Der Umsetzungszeitraum ist auf fünf bis zehn Jahre angelegt. So zieht beispielsweise die Hochschule für den öffentlichen Dienst in Bayern mit rund 400 Studienplätzen und knapp 70 Beschäftigten nach Kronach um.

Neues Logistikzentrum

In Hof entsteht dafür ein neues Logistikzentrum für die Polizei mit rund 300 Beschäftigten. Ein Teil des Landesamts für Gesundheit und Lebensmittelsicherheit wird mit rund 100 Beschäftigten in Bad Kissingen angesiedelt.

300 Arbeitsplätze entstehen in Schweinfurt durch den Umzug der Bearbeitungsstelle des Finanzamts München und in Ansbach werden weitere Außensenate des Bayerischen Verwaltungsgerichtshof (VGH) mit mindestens 35 Beschäftigten angesiedelt.

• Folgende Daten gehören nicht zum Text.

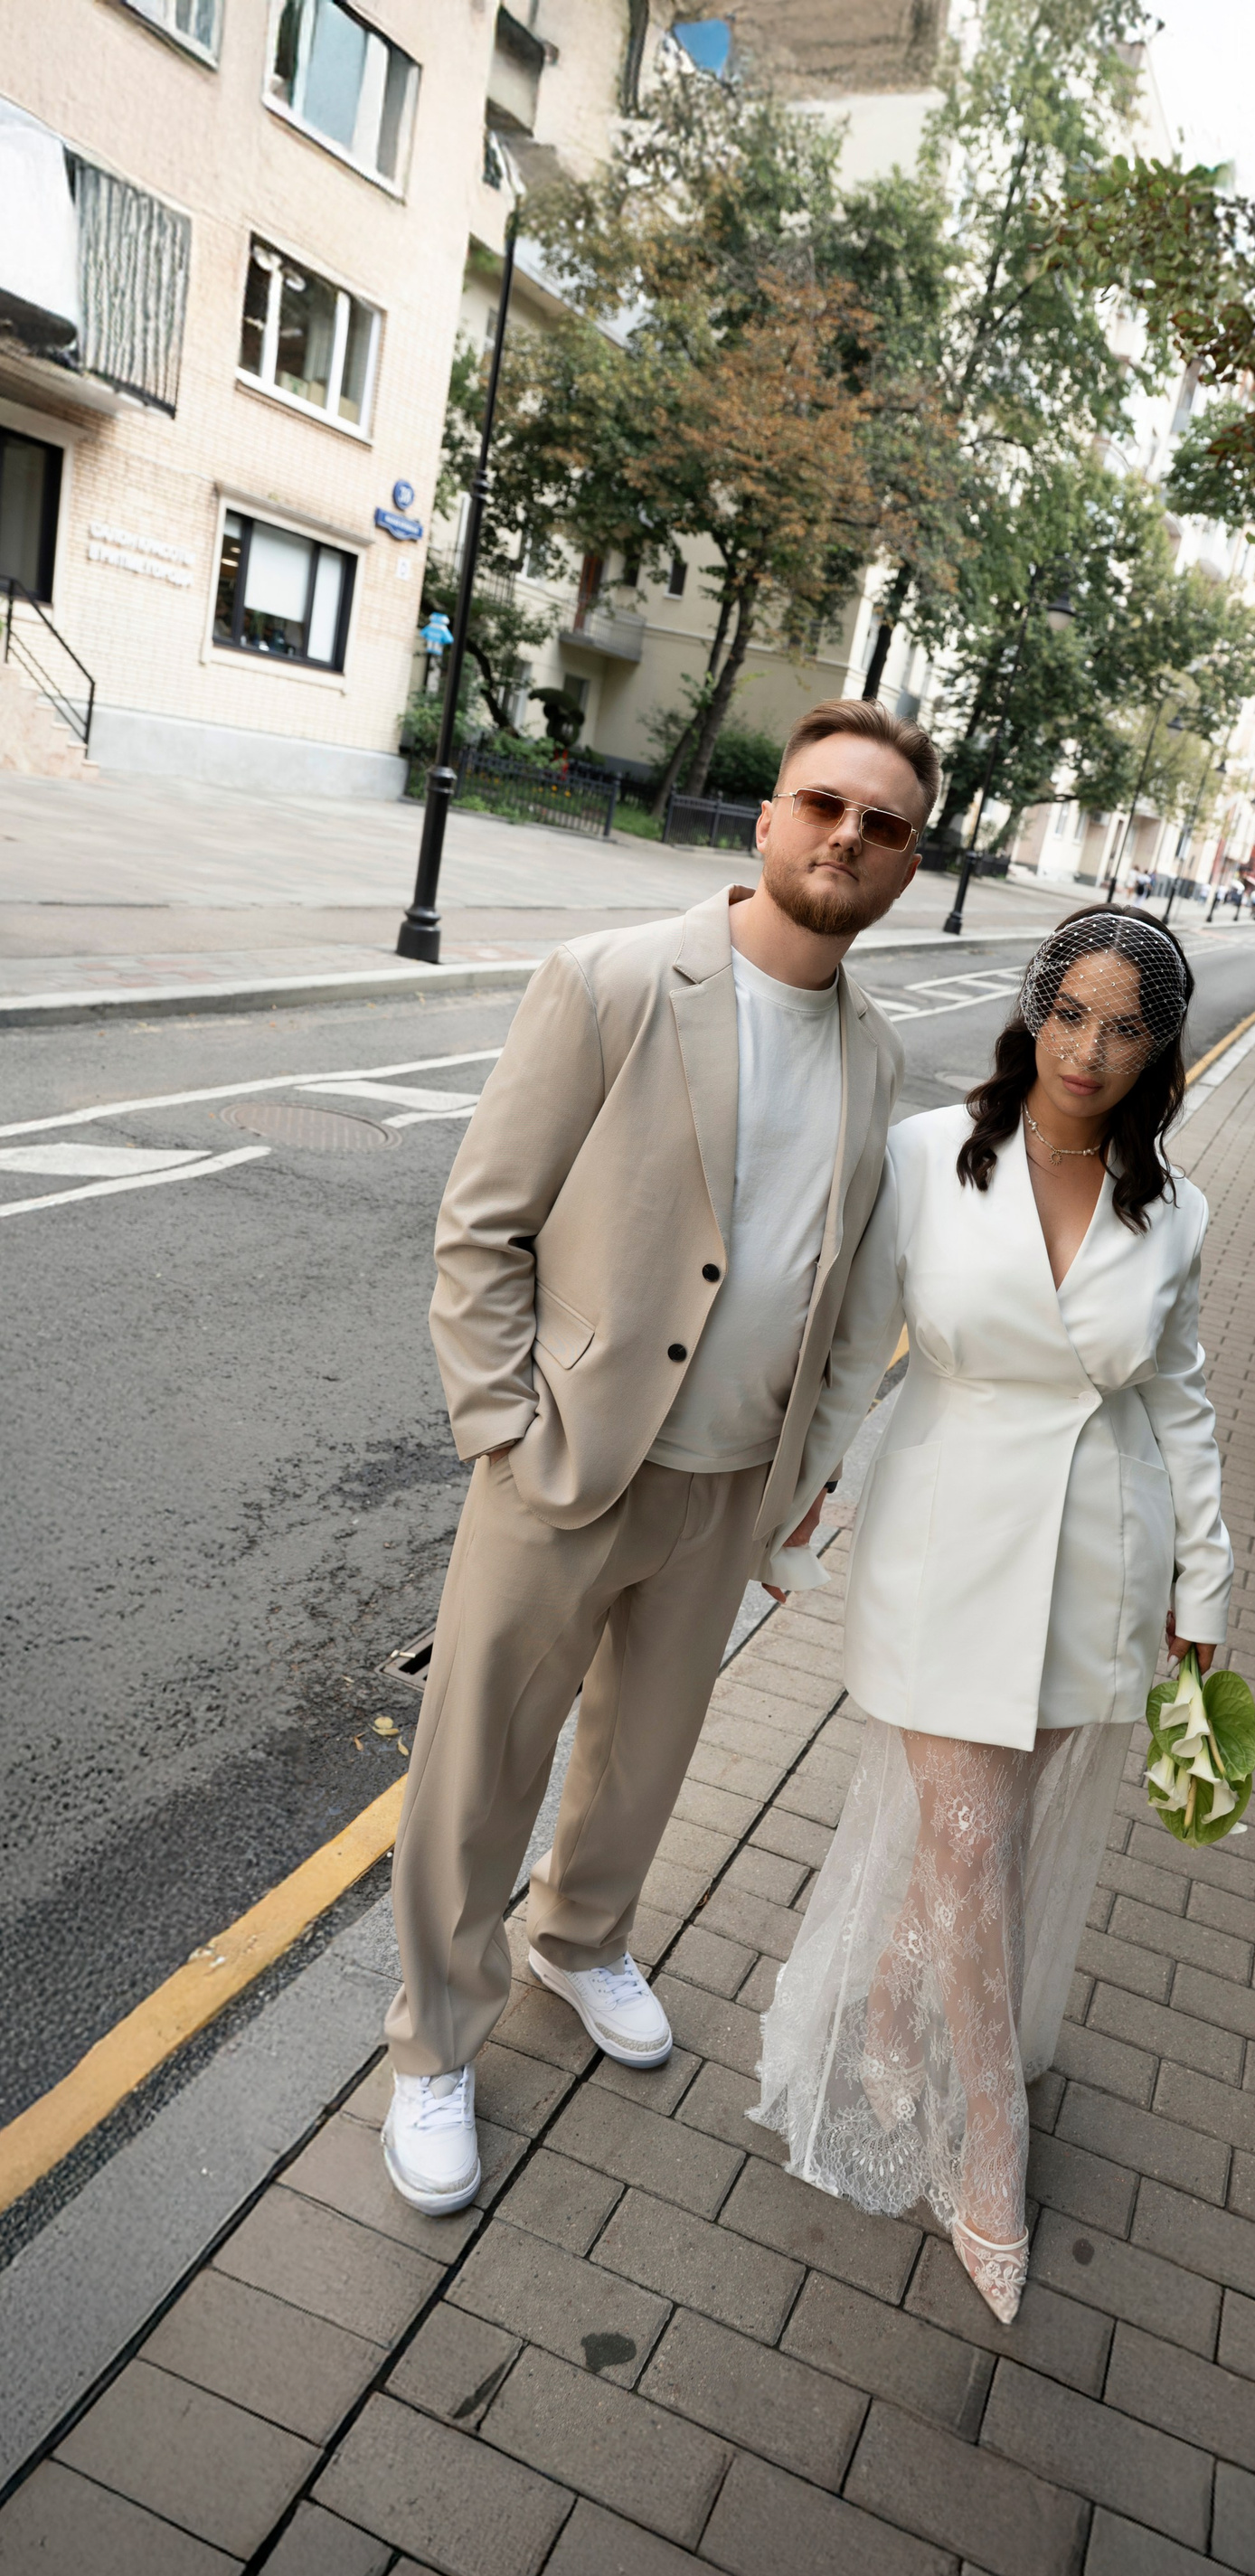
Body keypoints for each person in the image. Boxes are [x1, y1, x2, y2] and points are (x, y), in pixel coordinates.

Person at [381, 698, 937, 2215]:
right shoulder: (615, 981)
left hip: (728, 1479)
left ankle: (580, 1939)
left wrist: (800, 1483)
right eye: (824, 804)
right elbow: (482, 1225)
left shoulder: (879, 1055)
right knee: (480, 1766)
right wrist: (503, 1427)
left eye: (883, 825)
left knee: (646, 1759)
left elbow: (843, 1293)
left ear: (908, 864)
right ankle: (435, 2040)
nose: (847, 837)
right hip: (564, 1461)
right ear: (768, 818)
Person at [752, 908, 1232, 2323]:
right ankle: (991, 2145)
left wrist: (1205, 1580)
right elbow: (857, 1347)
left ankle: (892, 2008)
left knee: (981, 1847)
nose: (1089, 1051)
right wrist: (801, 1491)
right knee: (970, 1843)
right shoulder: (925, 1155)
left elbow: (1182, 1404)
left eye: (1125, 1028)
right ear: (1034, 1012)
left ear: (1161, 1051)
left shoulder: (1176, 1210)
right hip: (945, 1537)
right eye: (1070, 1014)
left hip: (1099, 1555)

Dazu kommen noch einmal fünf Stellen bei der Landesanwaltschaft Bayern. Ein ursprünglich von Söder angedachter kompletter Umzug des VGH wird aber nicht kommen.

Dagegen hatte sich im Februar 2020 erheblicher Widerstand geregt. Unter anderem forderte Klaus Rennert als Präsident des obersten deutschen Verwaltungsgerichts Söder auf, seine Entscheidung noch einmal zu überdenken.

Unabhängiges Gericht

Der Verband der bayerischen Verwaltungsrichterinnen und Verwaltungsrichter wies den Ministerpräsidenten darauf hin, dass der VGH keine weisungsgebundene Behörde des Freistaats, sondern ein unabhängiges Gericht ist, dessen Verlegung "ohne umfassende Änderung der geltenden Rechts- und Gesetzeslage nicht zulässig" sei.

Die Präsidentin des VGH, Andrea Breit, erklärte jetzt, dass es vorstellbar sei, dass sich die Zahl der Senate in Ansbach auf acht verdoppeln wird.

Insgesamt umfasst der VGH 21 Senate, von denen bereits seit 25 Jahren vier in Ansbach angesiedelt sind.

Breit erklärte, es sei auch wichtig, dass die Funktion des Bayerischen Verwaltungsgerichtshofs nicht beeinträchtigt wird, etwa durch eine Zersplitterung des Geschäftsbetriebs oder eine schlechtere Erreichbarkeit der Verhandlungsorte.

Eine Verlagerung dürfe auch nicht zu Schwierigkeiten führen, neue Mitarbeiter zu finden.